# [Task objective]
Please output every line of the material as it stands, without the pictures.

# [Working data]
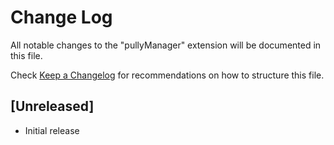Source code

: # Change Log

All notable changes to the "pullyManager" extension will be documented in this file.

Check [Keep a Changelog](http://keepachangelog.com/) for recommendations on how to structure this file.

## [Unreleased]

- Initial release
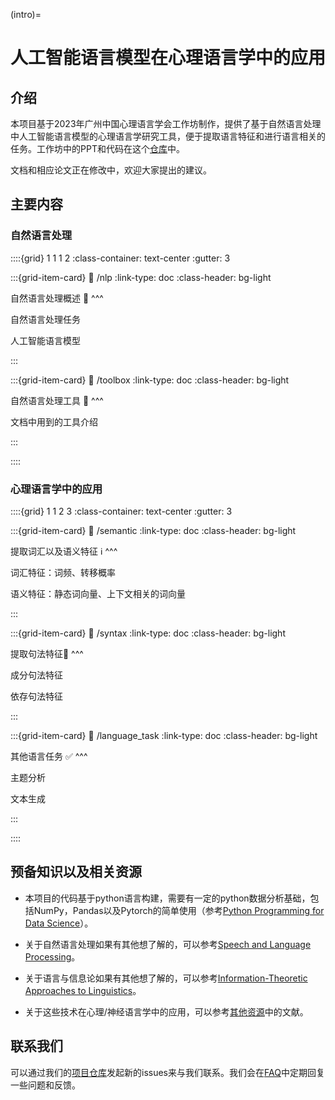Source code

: (intro)=

# 人工智能语言模型在心理语言学中的应用

## 介绍
本项目基于2023年广州中国心理语言学会工作坊制作，提供了基于自然语言处理中人工智能语言模型的心理语言学研究工具，便于提取语言特征和进行语言相关的任务。工作坊中的PPT和代码在这个[仓库](https://github.com/DingNLab/workshop)中。

文档和相应论文正在修改中，欢迎大家提出的建议。

## 主要内容

### 自然语言处理



::::{grid} 1 1 1 2
:class-container: text-center
:gutter: 3

:::{grid-item-card}
:link: /nlp
:link-type: doc
:class-header: bg-light

自然语言处理概述 🤖
^^^

自然语言处理任务

人工智能语言模型

:::

:::{grid-item-card}
:link: /toolbox
:link-type: doc
:class-header: bg-light

自然语言处理工具 🧰
^^^

文档中用到的工具介绍

:::

::::

### 心理语言学中的应用



::::{grid} 1 1 2 3
:class-container: text-center
:gutter: 3

:::{grid-item-card}
:link: /semantic
:link-type: doc
:class-header: bg-light

提取词汇以及语义特征 ℹ
^^^

词汇特征：词频、转移概率

语义特征：静态词向量、上下文相关的词向量

:::

:::{grid-item-card}
:link: /syntax
:link-type: doc
:class-header: bg-light

提取句法特征🌲
^^^

成分句法特征

依存句法特征

:::

:::{grid-item-card}
:link: /language_task
:link-type: doc
:class-header: bg-light

其他语言任务 ✅︎
^^^

主题分析

文本生成

:::

::::


## 预备知识以及相关资源

* 本项目的代码基于python语言构建，需要有一定的python数据分析基础，包括NumPy，Pandas以及Pytorch的简单使用（参考[Python Programming for Data Science](https://www.tomasbeuzen.com/python-programming-for-data-science/README.html)）。

* 关于自然语言处理如果有其他想了解的，可以参考[Speech and Language Processing](https://web.stanford.edu/~jurafsky/slp3/)。

* 关于语言与信息论如果有其他想了解的，可以参考[Information-Theoretic Approaches to Linguistics](https://sites.socsci.uci.edu/~rfutrell/teaching/itl-davis/)。

* 关于这些技术在心理/神经语言学中的应用，可以参考[其他资源](/resource)中的文献。

## 联系我们

可以通过我们的[项目仓库](https://github.com/DingNLab/workshop/issues)发起新的issues来与我们联系。我们会在[FAQ](/faq.md)中定期回复一些问题和反馈。
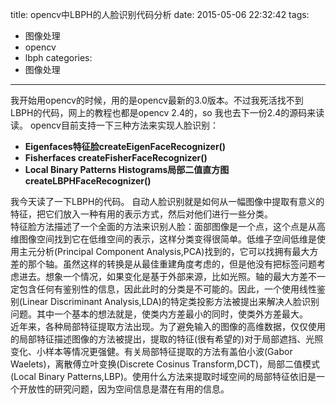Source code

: title: opencv中LBPH的人脸识别代码分析
date: 2015-05-06 22:32:42
tags:
- 图像处理
- opencv
- lbph
categories:
- 图像处理
---
我开始用opencv的时候，用的是opencv最新的3.0版本。不过我死活找不到LBPH的代码，网上的教程也都是opencv 2.4的，so  我也去下一份2.4的源码来读读。
opencv目前支持一下三种方法来实现人脸识别：
+ **Eigenfaces特征脸createEigenFaceRecognizer()**
+ **Fisherfaces createFisherFaceRecognizer()**
+ **Local Binary Patterns Histograms局部二值直方图 createLBPHFaceRecognizer()**

我今天读了一下LBPH的代码。
自动人脸识别就是如何从一幅图像中提取有意义的特征，把它们放入一种有用的表示方式，然后对他们进行一些分类。<br>特征脸方法描述了一个全面的方法来识别人脸：面部图像是一个点，这个点是从高维图像空间找到它在低维空间的表示，这样分类变得很简单。低维子空间低维是使用主元分析(Principal Component Analysis,PCA)找到的，它可以找拥有最大方差的那个轴。虽然这样的转换是从最佳重建角度考虑的，但是他没有把标签问题考虑进去。想象一个情况，如果变化是基于外部来源，比如光照。轴的最大方差不一定包含任何有鉴别性的信息，因此此时的分类是不可能的。因此，一个使用线性鉴别(Linear Discriminant Analysis,LDA)的特定类投影方法被提出来解决人脸识别问题。其中一个基本的想法就是，使类内方差最小的同时，使类外方差最大。<br>近年来，各种局部特征提取方法出现。为了避免输入的图像的高维数据，仅仅使用的局部特征描述图像的方法被提出，提取的特征(很有希望的)对于局部遮挡、光照变化、小样本等情况更强健。有关局部特征提取的方法有盖伯小波(Gabor Waelets)，离散傅立叶变换(Discrete Cosinus Transform,DCT)，局部二值模式(Local Binary Patterns,LBP)。使用什么方法来提取时域空间的局部特征依旧是一个开放性的研究问题，因为空间信息是潜在有用的信息。
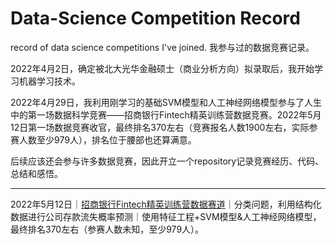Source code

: # Data-Science Competition Record
record of data science competitions I've joined. 
我参与过的数据竞赛记录。

2022年4月2日，确定被北大光华金融硕士（商业分析方向）拟录取后，我开始学习机器学习技术。

2022年4月29日，我利用刚学习的基础SVM模型和人工神经网络模型参与了人生中的第一场数据科学竞赛——招商银行Fintech精英训练营数据竞赛。2022年5月12日第一场数据竞赛收官，最终排名370左右（竞赛报名人数1900左右，实际参赛人数至少979人），排名位于腰部也还算满意。

后续应该还会参与许多数据竞赛，因此开立一个repository记录竞赛经历、代码、总结和感悟。

------------------------------------------------------------------------------

2022年5月12日｜[招商银行Fintech精英训练营数据赛道](https://github.com/ClancyLieu/DataCompetition/tree/main/2022CMBFintech)｜分类问题，利用结构化数据进行公司存款流失概率预测｜使用特征工程+SVM模型&人工神经网络模型，最终排名370左右（参赛人数未知，至少979人）。
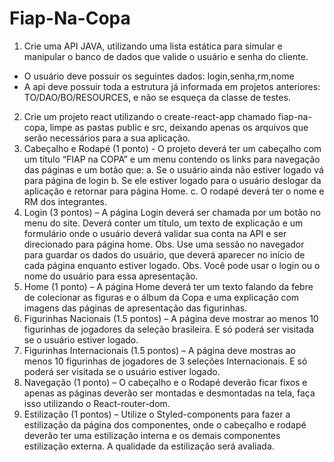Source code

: # Fiap-Na-Copa

1. Crie uma API JAVA, utilizando uma lista estática para simular e manipular o banco de dados que valide o usuário e senha do cliente.
- O usuário deve possuir os seguintes dados: login,senha,rm,nome
- A api deve possuir toda a estrutura já informada em projetos anteriores: TO/DAO/BO/RESOURCES, e não se esqueça da classe de testes.
2. Crie um projeto react utilizando o create-react-app chamado fiap-na-copa, limpe as pastas public e src, deixando apenas os arquivos que serão necessários para a sua aplicação.
3. Cabeçalho e Rodapé (1 ponto) - O projeto deverá ter um cabeçalho com um título “FIAP na COPA” e um menu contendo os links para navegação das páginas e um botão que:
a. Se o usuário ainda não estiver logado vá para página de login
b. Se ele estiver logado para o usuário deslogar da aplicação e retornar para página Home.
c. O rodapé deverá ter o nome e RM dos integrantes.
4. Login (3 pontos) – A página Login deverá ser chamada por um botão no menu do site. Deverá conter um título, um texto de explicação e um formulário onde o usuário deverá validar sua conta na API e ser direcionado para página home.
Obs. Use uma sessão no navegador para guardar os dados do usuário, que deverá aparecer no início de cada página enquanto estiver logado.
Obs. Você pode usar o login ou o nome do usuário para essa apresentação.
5. Home (1 ponto) – A página Home deverá ter um texto falando da febre de colecionar as figuras e o álbum da Copa e uma explicação com imagens das páginas de apresentação das figurinhas.
6. Figurinhas Nacionais (1.5 pontos) – A página deve mostrar ao menos 10 figurinhas de jogadores da seleção brasileira. E só poderá ser visitada se o usuário estiver logado.
7. Figurinhas Internacionais (1.5 pontos) – A página deve mostras ao menos 10 figurinhas de jogadores de 3 seleções Internacionais. E só poderá ser visitada se o usuário estiver logado.
8. Navegação (1 ponto) – O cabeçalho e o Rodapé deverão ficar fixos e apenas as páginas deverão ser montadas e desmontadas na tela, faça isso utilizando o React-router-dom.
9. Estilização (1 pontos) – Utilize o Styled-components para fazer a estilização da página dos componentes, onde o cabeçalho e rodapé deverão ter uma estilização interna e os demais componentes estilização externa. A qualidade da estilização será avaliada.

# [Finished task]
Source code

: # Change Log

All notable changes to the "pullyManager" extension will be documented in this file.

Check [Keep a Changelog](http://keepachangelog.com/) for recommendations on how to structure this file.

## [Unreleased]

- Initial release
Source code

: (intro)=

# 人工智能语言模型在心理语言学中的应用

## 介绍
本项目基于2023年广州中国心理语言学会工作坊制作，提供了基于自然语言处理中人工智能语言模型的心理语言学研究工具，便于提取语言特征和进行语言相关的任务。工作坊中的PPT和代码在这个[仓库](https://github.com/DingNLab/workshop)中。

文档和相应论文正在修改中，欢迎大家提出的建议。

## 主要内容

### 自然语言处理



::::{grid} 1 1 1 2
:class-container: text-center
:gutter: 3

:::{grid-item-card}
:link: /nlp
:link-type: doc
:class-header: bg-light

自然语言处理概述 🤖
^^^

自然语言处理任务

人工智能语言模型

:::

:::{grid-item-card}
:link: /toolbox
:link-type: doc
:class-header: bg-light

自然语言处理工具 🧰
^^^

文档中用到的工具介绍

:::

::::

### 心理语言学中的应用



::::{grid} 1 1 2 3
:class-container: text-center
:gutter: 3

:::{grid-item-card}
:link: /semantic
:link-type: doc
:class-header: bg-light

提取词汇以及语义特征 ℹ
^^^

词汇特征：词频、转移概率

语义特征：静态词向量、上下文相关的词向量

:::

:::{grid-item-card}
:link: /syntax
:link-type: doc
:class-header: bg-light

提取句法特征🌲
^^^

成分句法特征

依存句法特征

:::

:::{grid-item-card}
:link: /language_task
:link-type: doc
:class-header: bg-light

其他语言任务 ✅︎
^^^

主题分析

文本生成

:::

::::


## 预备知识以及相关资源

* 本项目的代码基于python语言构建，需要有一定的python数据分析基础，包括NumPy，Pandas以及Pytorch的简单使用（参考[Python Programming for Data Science](https://www.tomasbeuzen.com/python-programming-for-data-science/README.html)）。

* 关于自然语言处理如果有其他想了解的，可以参考[Speech and Language Processing](https://web.stanford.edu/~jurafsky/slp3/)。

* 关于语言与信息论如果有其他想了解的，可以参考[Information-Theoretic Approaches to Linguistics](https://sites.socsci.uci.edu/~rfutrell/teaching/itl-davis/)。

* 关于这些技术在心理/神经语言学中的应用，可以参考[其他资源](/resource)中的文献。

## 联系我们

可以通过我们的[项目仓库](https://github.com/DingNLab/workshop/issues)发起新的issues来与我们联系。我们会在[FAQ](/faq.md)中定期回复一些问题和反馈。
Source code

: title: opencv中LBPH的人脸识别代码分析
date: 2015-05-06 22:32:42
tags:
- 图像处理
- opencv
- lbph
categories:
- 图像处理
---
我开始用opencv的时候，用的是opencv最新的3.0版本。不过我死活找不到LBPH的代码，网上的教程也都是opencv 2.4的，so  我也去下一份2.4的源码来读读。
opencv目前支持一下三种方法来实现人脸识别：
+ **Eigenfaces特征脸createEigenFaceRecognizer()**
+ **Fisherfaces createFisherFaceRecognizer()**
+ **Local Binary Patterns Histograms局部二值直方图 createLBPHFaceRecognizer()**

我今天读了一下LBPH的代码。
自动人脸识别就是如何从一幅图像中提取有意义的特征，把它们放入一种有用的表示方式，然后对他们进行一些分类。<br>特征脸方法描述了一个全面的方法来识别人脸：面部图像是一个点，这个点是从高维图像空间找到它在低维空间的表示，这样分类变得很简单。低维子空间低维是使用主元分析(Principal Component Analysis,PCA)找到的，它可以找拥有最大方差的那个轴。虽然这样的转换是从最佳重建角度考虑的，但是他没有把标签问题考虑进去。想象一个情况，如果变化是基于外部来源，比如光照。轴的最大方差不一定包含任何有鉴别性的信息，因此此时的分类是不可能的。因此，一个使用线性鉴别(Linear Discriminant Analysis,LDA)的特定类投影方法被提出来解决人脸识别问题。其中一个基本的想法就是，使类内方差最小的同时，使类外方差最大。<br>近年来，各种局部特征提取方法出现。为了避免输入的图像的高维数据，仅仅使用的局部特征描述图像的方法被提出，提取的特征(很有希望的)对于局部遮挡、光照变化、小样本等情况更强健。有关局部特征提取的方法有盖伯小波(Gabor Waelets)，离散傅立叶变换(Discrete Cosinus Transform,DCT)，局部二值模式(Local Binary Patterns,LBP)。使用什么方法来提取时域空间的局部特征依旧是一个开放性的研究问题，因为空间信息是潜在有用的信息。
Source code

: # Data-Science Competition Record
record of data science competitions I've joined. 
我参与过的数据竞赛记录。

2022年4月2日，确定被北大光华金融硕士（商业分析方向）拟录取后，我开始学习机器学习技术。

2022年4月29日，我利用刚学习的基础SVM模型和人工神经网络模型参与了人生中的第一场数据科学竞赛——招商银行Fintech精英训练营数据竞赛。2022年5月12日第一场数据竞赛收官，最终排名370左右（竞赛报名人数1900左右，实际参赛人数至少979人），排名位于腰部也还算满意。

后续应该还会参与许多数据竞赛，因此开立一个repository记录竞赛经历、代码、总结和感悟。

------------------------------------------------------------------------------

2022年5月12日｜[招商银行Fintech精英训练营数据赛道](https://github.com/ClancyLieu/DataCompetition/tree/main/2022CMBFintech)｜分类问题，利用结构化数据进行公司存款流失概率预测｜使用特征工程+SVM模型&人工神经网络模型，最终排名370左右（参赛人数未知，至少979人）。
Source code

: # Fiap-Na-Copa

1. Crie uma API JAVA, utilizando uma lista estática para simular e manipular o banco de dados que valide o usuário e senha do cliente.
- O usuário deve possuir os seguintes dados: login,senha,rm,nome
- A api deve possuir toda a estrutura já informada em projetos anteriores: TO/DAO/BO/RESOURCES, e não se esqueça da classe de testes.
2. Crie um projeto react utilizando o create-react-app chamado fiap-na-copa, limpe as pastas public e src, deixando apenas os arquivos que serão necessários para a sua aplicação.
3. Cabeçalho e Rodapé (1 ponto) - O projeto deverá ter um cabeçalho com um título “FIAP na COPA” e um menu contendo os links para navegação das páginas e um botão que:
a. Se o usuário ainda não estiver logado vá para página de login
b. Se ele estiver logado para o usuário deslogar da aplicação e retornar para página Home.
c. O rodapé deverá ter o nome e RM dos integrantes.
4. Login (3 pontos) – A página Login deverá ser chamada por um botão no menu do site. Deverá conter um título, um texto de explicação e um formulário onde o usuário deverá validar sua conta na API e ser direcionado para página home.
Obs. Use uma sessão no navegador para guardar os dados do usuário, que deverá aparecer no início de cada página enquanto estiver logado.
Obs. Você pode usar o login ou o nome do usuário para essa apresentação.
5. Home (1 ponto) – A página Home deverá ter um texto falando da febre de colecionar as figuras e o álbum da Copa e uma explicação com imagens das páginas de apresentação das figurinhas.
6. Figurinhas Nacionais (1.5 pontos) – A página deve mostrar ao menos 10 figurinhas de jogadores da seleção brasileira. E só poderá ser visitada se o usuário estiver logado.
7. Figurinhas Internacionais (1.5 pontos) – A página deve mostras ao menos 10 figurinhas de jogadores de 3 seleções Internacionais. E só poderá ser visitada se o usuário estiver logado.
8. Navegação (1 ponto) – O cabeçalho e o Rodapé deverão ficar fixos e apenas as páginas deverão ser montadas e desmontadas na tela, faça isso utilizando o React-router-dom.
9. Estilização (1 pontos) – Utilize o Styled-components para fazer a estilização da página dos componentes, onde o cabeçalho e rodapé deverão ter uma estilização interna e os demais componentes estilização externa. A qualidade da estilização será avaliada.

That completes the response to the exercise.